Dupont Bo, Hsu Katharine C
Immunology Program, Department of Medicine, Memorial Sloan-Kettering Cancer Center, 1275 York Avenue, New York, New York 10021, USA.
Curr Opin Immunol. 2004 Oct;16(5):634-43. doi: 10.1016/j.coi.2004.07.013.
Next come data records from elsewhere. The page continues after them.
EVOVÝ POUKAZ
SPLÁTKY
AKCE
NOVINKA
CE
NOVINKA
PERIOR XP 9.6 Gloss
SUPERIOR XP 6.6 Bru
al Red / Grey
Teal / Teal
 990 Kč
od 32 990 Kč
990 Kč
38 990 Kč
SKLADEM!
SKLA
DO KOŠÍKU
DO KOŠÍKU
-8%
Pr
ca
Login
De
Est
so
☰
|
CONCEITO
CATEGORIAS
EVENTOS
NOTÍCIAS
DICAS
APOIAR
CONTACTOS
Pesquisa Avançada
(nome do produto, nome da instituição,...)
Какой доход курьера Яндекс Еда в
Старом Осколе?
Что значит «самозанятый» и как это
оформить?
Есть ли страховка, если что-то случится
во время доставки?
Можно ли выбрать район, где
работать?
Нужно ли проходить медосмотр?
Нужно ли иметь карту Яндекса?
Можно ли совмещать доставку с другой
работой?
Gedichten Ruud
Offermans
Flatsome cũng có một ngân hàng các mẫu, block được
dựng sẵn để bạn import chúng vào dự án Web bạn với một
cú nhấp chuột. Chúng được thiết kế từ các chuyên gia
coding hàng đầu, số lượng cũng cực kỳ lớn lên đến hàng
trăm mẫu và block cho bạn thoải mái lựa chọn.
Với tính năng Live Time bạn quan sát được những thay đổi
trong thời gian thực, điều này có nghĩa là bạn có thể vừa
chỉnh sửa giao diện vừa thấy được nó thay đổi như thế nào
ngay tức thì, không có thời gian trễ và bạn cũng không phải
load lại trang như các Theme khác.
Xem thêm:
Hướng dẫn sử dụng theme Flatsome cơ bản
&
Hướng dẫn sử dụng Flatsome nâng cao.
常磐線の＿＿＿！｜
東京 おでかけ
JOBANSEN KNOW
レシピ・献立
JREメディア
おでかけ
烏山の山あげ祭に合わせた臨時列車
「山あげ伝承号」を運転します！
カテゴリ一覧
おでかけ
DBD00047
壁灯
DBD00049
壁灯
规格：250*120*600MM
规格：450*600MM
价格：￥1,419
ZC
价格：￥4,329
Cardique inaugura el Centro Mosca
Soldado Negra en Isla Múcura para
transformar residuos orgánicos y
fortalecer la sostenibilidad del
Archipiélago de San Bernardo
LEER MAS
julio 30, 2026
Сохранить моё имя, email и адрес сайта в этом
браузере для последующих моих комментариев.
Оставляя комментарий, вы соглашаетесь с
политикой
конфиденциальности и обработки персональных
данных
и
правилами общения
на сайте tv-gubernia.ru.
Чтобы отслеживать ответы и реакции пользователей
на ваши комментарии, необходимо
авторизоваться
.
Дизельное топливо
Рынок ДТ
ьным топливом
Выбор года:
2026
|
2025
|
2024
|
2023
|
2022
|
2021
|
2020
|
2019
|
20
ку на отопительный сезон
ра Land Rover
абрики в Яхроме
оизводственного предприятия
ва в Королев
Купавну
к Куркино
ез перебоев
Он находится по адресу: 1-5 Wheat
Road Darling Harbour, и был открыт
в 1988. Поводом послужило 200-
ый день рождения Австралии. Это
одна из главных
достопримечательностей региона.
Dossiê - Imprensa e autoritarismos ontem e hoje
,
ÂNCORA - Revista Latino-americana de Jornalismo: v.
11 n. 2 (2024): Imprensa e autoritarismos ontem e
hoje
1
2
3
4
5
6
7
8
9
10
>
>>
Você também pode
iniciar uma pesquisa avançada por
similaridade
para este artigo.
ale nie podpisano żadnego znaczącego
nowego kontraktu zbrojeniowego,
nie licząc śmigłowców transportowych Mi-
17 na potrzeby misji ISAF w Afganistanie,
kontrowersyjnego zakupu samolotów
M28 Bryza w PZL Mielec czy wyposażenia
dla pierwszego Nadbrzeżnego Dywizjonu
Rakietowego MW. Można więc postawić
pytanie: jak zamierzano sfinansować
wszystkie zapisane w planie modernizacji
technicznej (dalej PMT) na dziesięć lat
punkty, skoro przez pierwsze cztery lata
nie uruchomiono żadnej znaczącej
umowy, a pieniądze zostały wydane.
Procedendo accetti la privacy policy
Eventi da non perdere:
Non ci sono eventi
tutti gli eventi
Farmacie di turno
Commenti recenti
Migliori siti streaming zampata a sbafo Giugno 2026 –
Identification of inhibitory killer Ig-like receptor (KIR) genes and their cognate human leukocyte antigen (HLA) class I ligands in donor-recipient pairs for patients undergoing haematopoietic stem cell transplantation (HCT) as treatment for haematopoietic malignancies has recently gained considerable interest. One incentive for these studies is to identify potential donors who are not HLA identical with the recipient but who still could serve as acceptable and potentially preferred donors based on their KIR genotype. It is demonstrated that a majority of individuals have at least one inhibitory KIR gene for which they lack the cognate HLA class I ligand. Therefore, the clinical benefits conferred by 'missing KIR ligand' might not be limited only to HLA mismatched donor-recipient combinations but may be applicable also to HLA identical transplants and even autologous HCT.
在接受造血干细胞移植(HCT)治疗造血系统恶性肿瘤的患者供受者对中,鉴定抑制性杀伤细胞免疫球蛋白样受体(KIR)基因及其同源人类白细胞抗原(HLA)I类配体,最近引起了广泛关注。这些研究的一个动机是识别与受者HLA不匹配,但基于其KIR基因型仍可作为可接受且可能更优供者的潜在供者。已证明大多数个体至少有一个抑制性KIR基因,而他们缺乏与之对应的HLA I类配体。因此,“缺失KIR配体”带来的临床益处可能不仅限于HLA错配的供受者组合,也可能适用于HLA匹配的移植甚至自体HCT。